"I was told to call him Uncle 'William,'" Elsie replied, "and the lady 'Mamma.'"

The girl laughed to herself heartily—a sort of suppressed chuckle, which could scarcely have been heard outside the door. "Well, that's a queer dodge! I suppose she made out that she was his sister; and she was dressed like a widow, and he's her husband all the time, which I know very well. She passes, then, as a widow with two children, does she?"

"I suppose so," Elsie replied, scarcely understanding what the girl was talking about.

"She's deep, she is," the girl continued; "and lots of money always, hasn't she? rings too, and bracelets, and all sorts of things."

"She had at first all those things, and I've seen a lot of money in her purse."

"Well, would you think she once lived in Stony Close along of us, and was only a poor girl like me, though always a dashing one, with a handsome face of her own?" the girl asked. "They think I'm so stupid, but I ain't quite so stupid as I look. I don't forget. I wasn't as old as you are when Lucy Murdoch was married, but I remember it. What were you doing on that road when she found you?" she asked suddenly.

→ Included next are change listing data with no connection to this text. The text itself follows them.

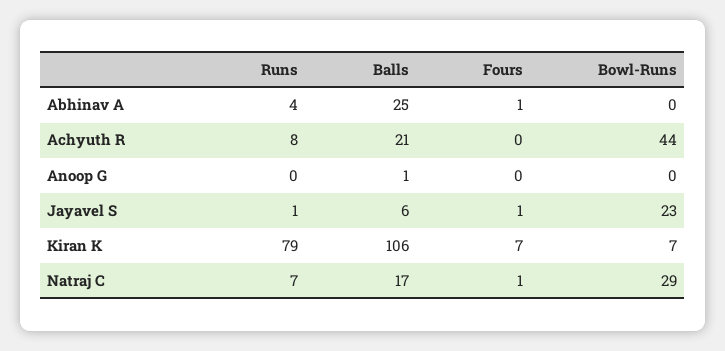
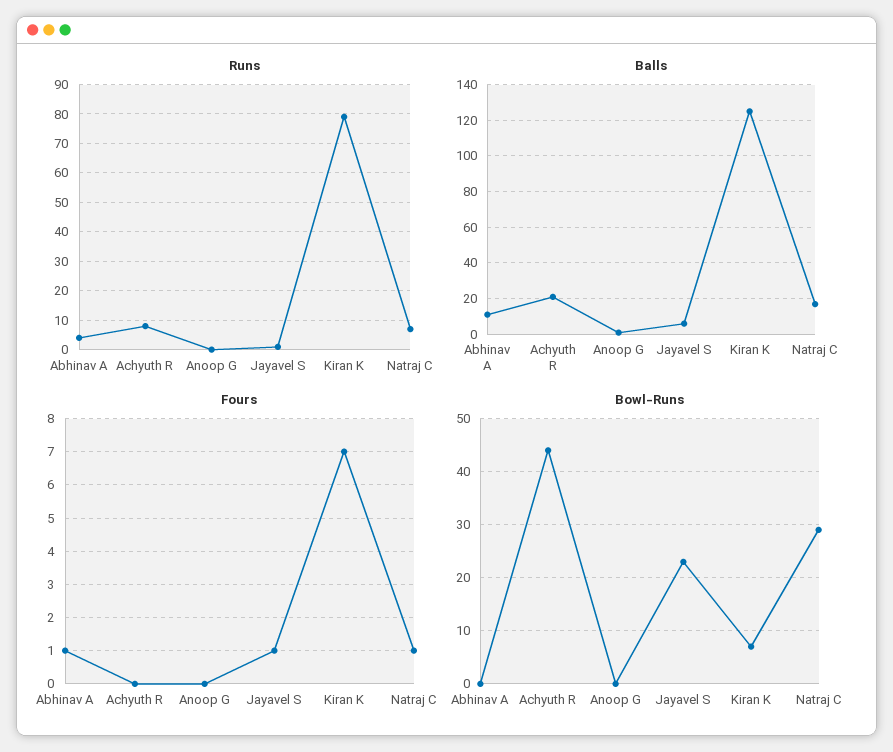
Balls, Abhinav A: 25 -> 10
Balls, Kiran K: 106 -> 125

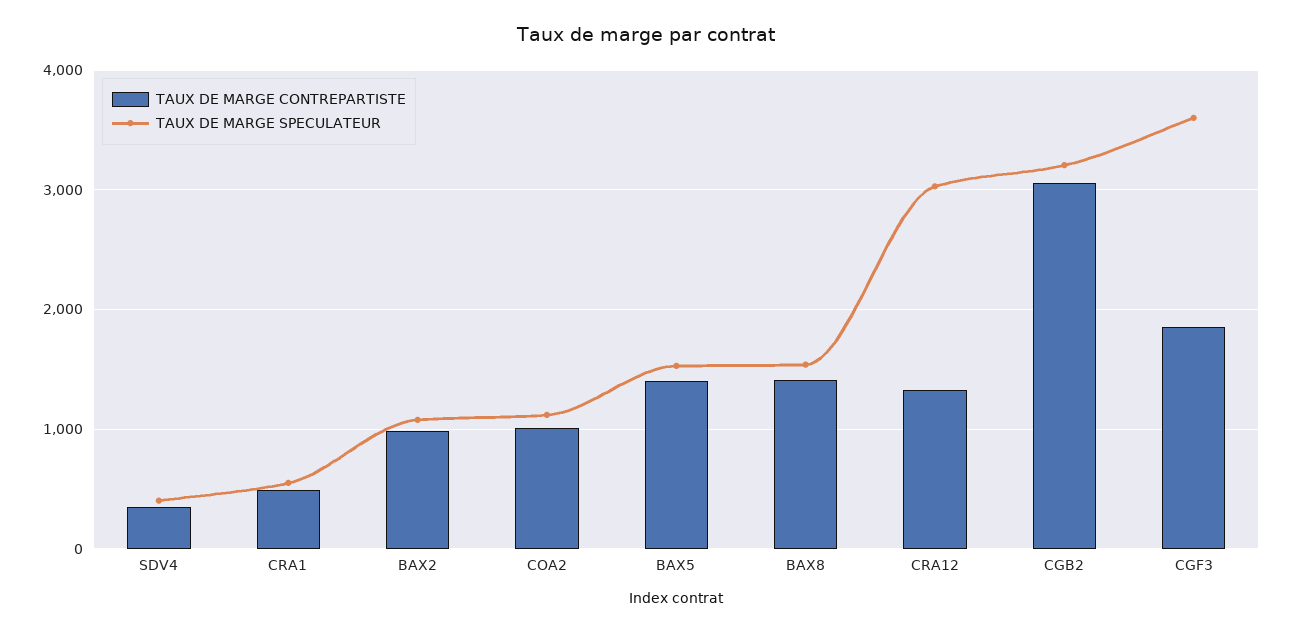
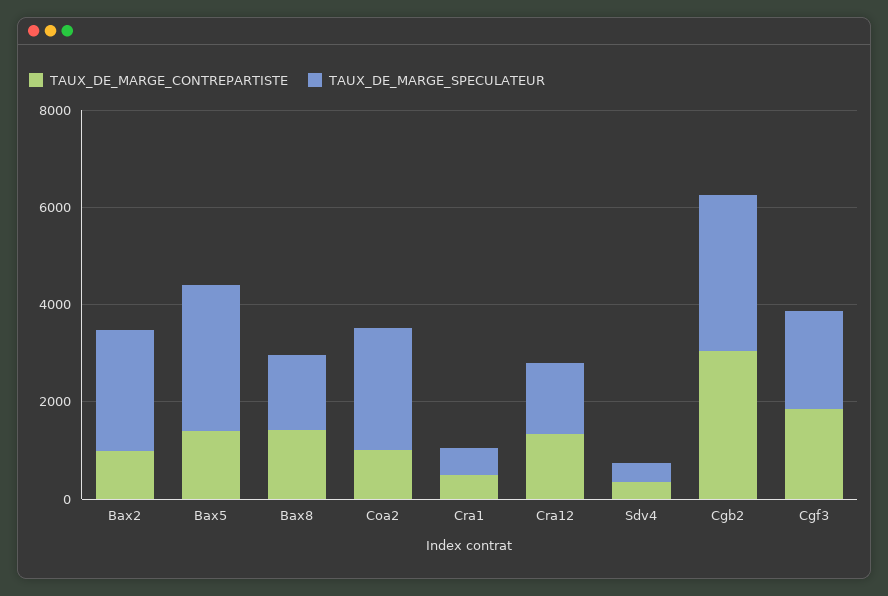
TAUX DE MARGE SPECULATEUR, BAX2: 1100 -> 2500
TAUX DE MARGE SPECULATEUR, COA2: 1100 -> 2500
TAUX DE MARGE SPECULATEUR, BAX5: 1500 -> 3000
TAUX DE MARGE SPECULATEUR, CRA12: 3000 -> 1500
TAUX DE MARGE SPECULATEUR, CGF3: 3600 -> 2000

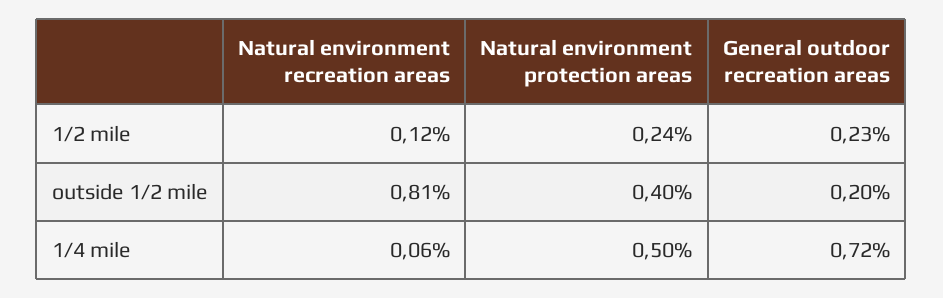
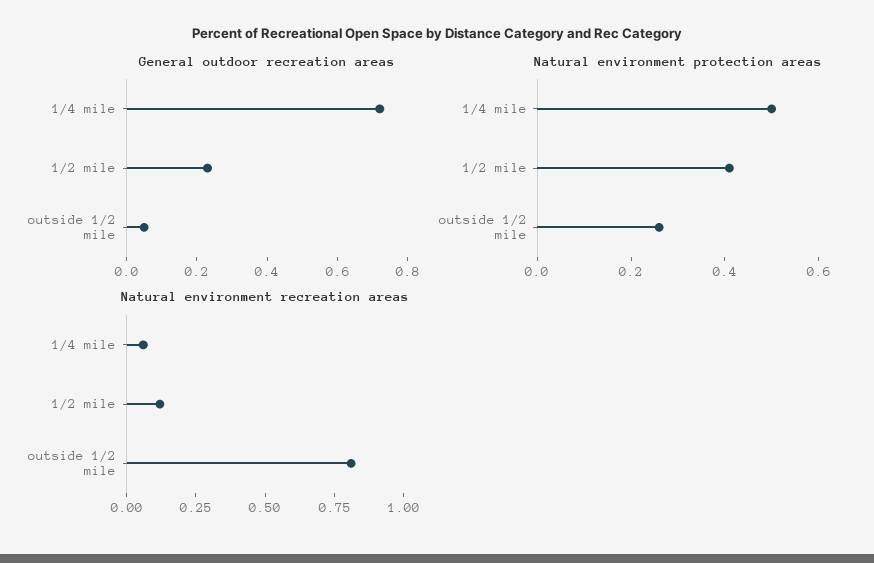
Natural environment protection areas, 1/2 mile: 0.24 -> 0.4
Natural environment protection areas, outside 1/2 mile: 0.4 -> 0.25
General outdoor recreation areas, outside 1/2 mile: 0.2 -> 0.05

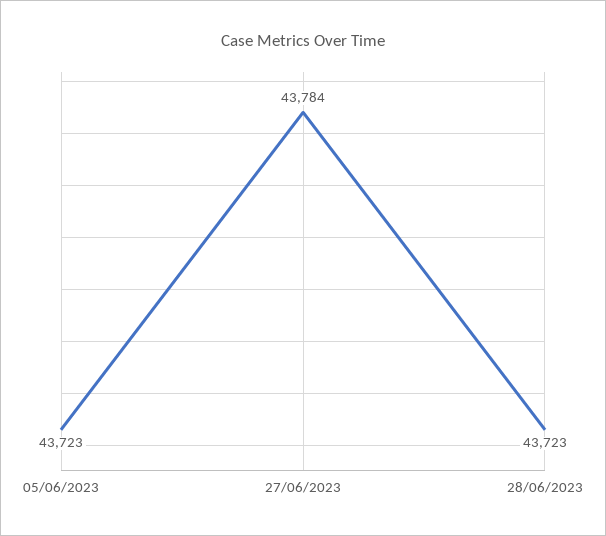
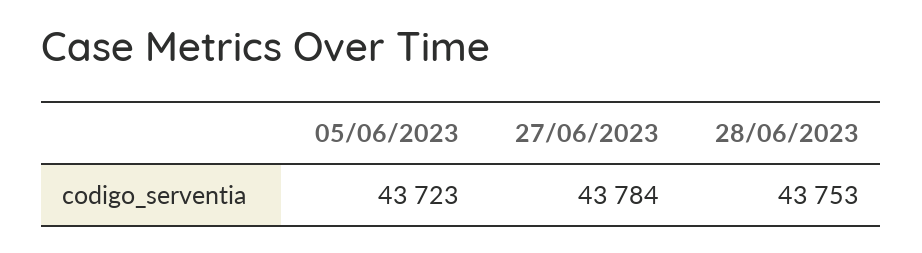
28/06/2023: 43723 -> 43753

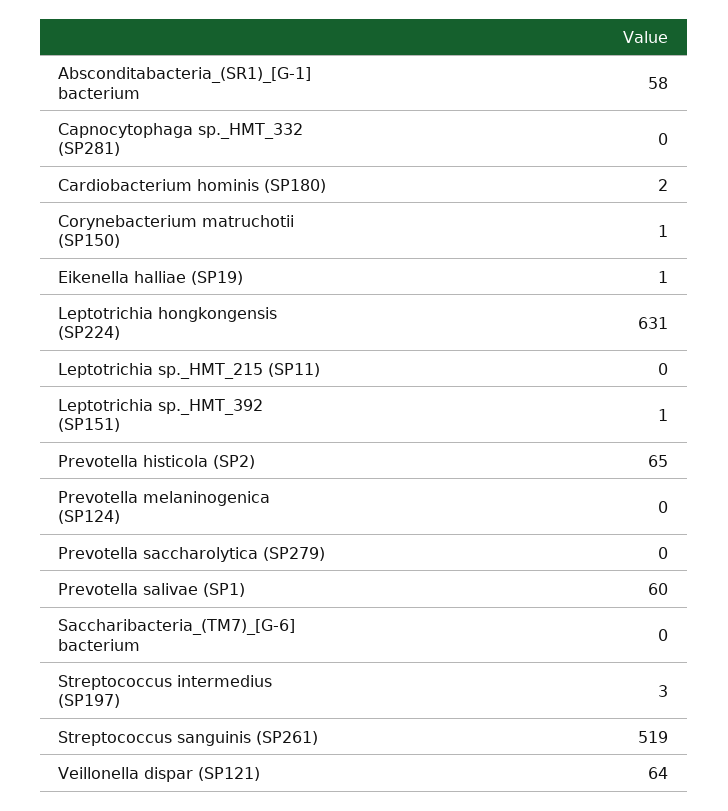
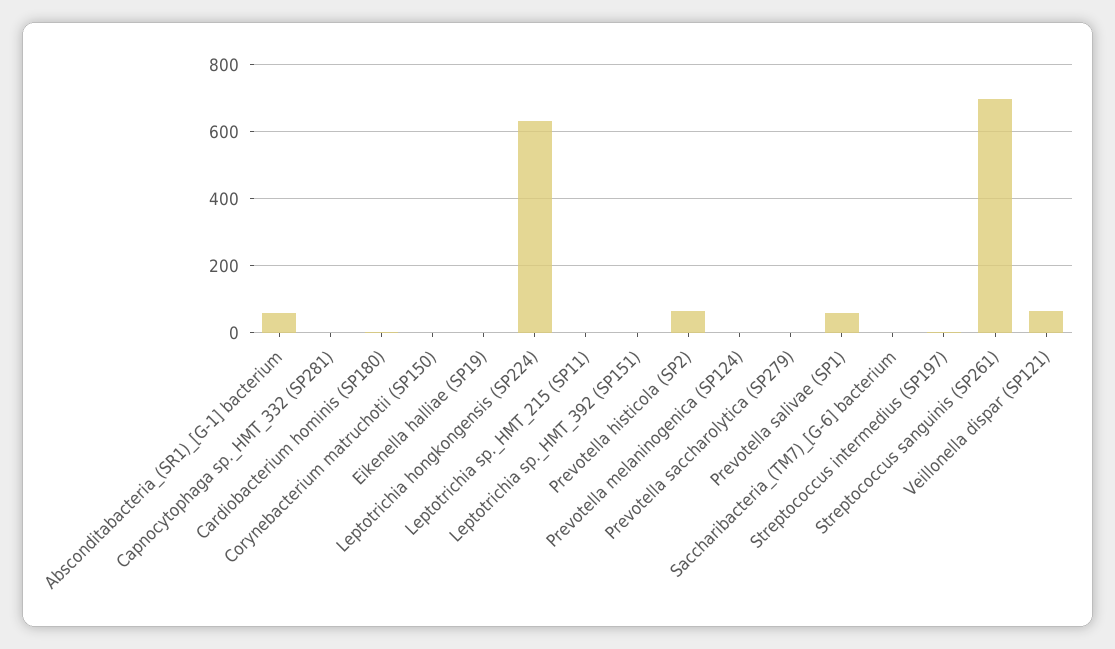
Streptococcus sanguinis (SP261): 519 -> 700

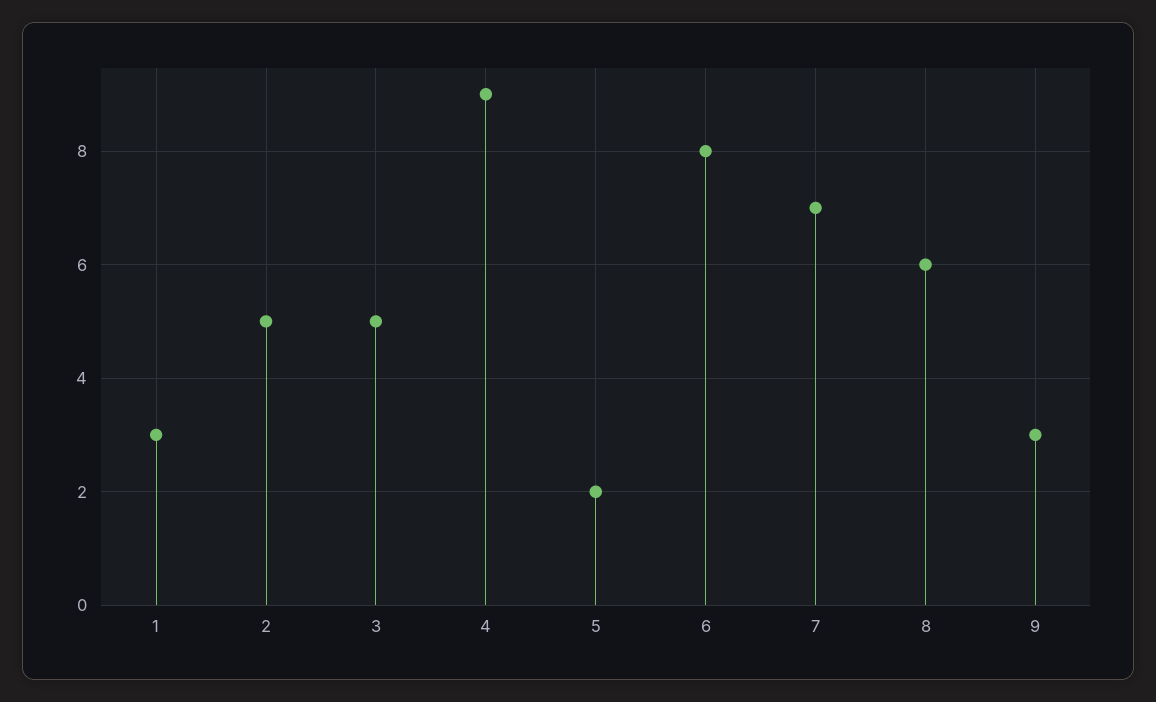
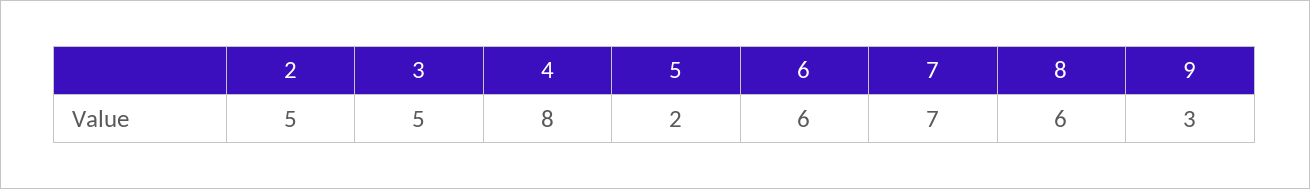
1: 3 -> none
4: 9 -> 8
6: 8 -> 6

"We had run away from home," Elsie replied falteringly, for at the thought of home she felt ready to cry.

"My goodness! you can't be the two children what was lost off a moor somewhere up Deeside."

"How did you know it?" Elsie cried eagerly. "Has mother been here?"

"Oh, no! It's posted up at the police station," the girl replied. "They always have all such things up there: a description of you, and everything. Your mother goes and tells the police, and they has it printed, and sends it about everywhere. Lucy Murdoch is after the reward, I'll be bound!"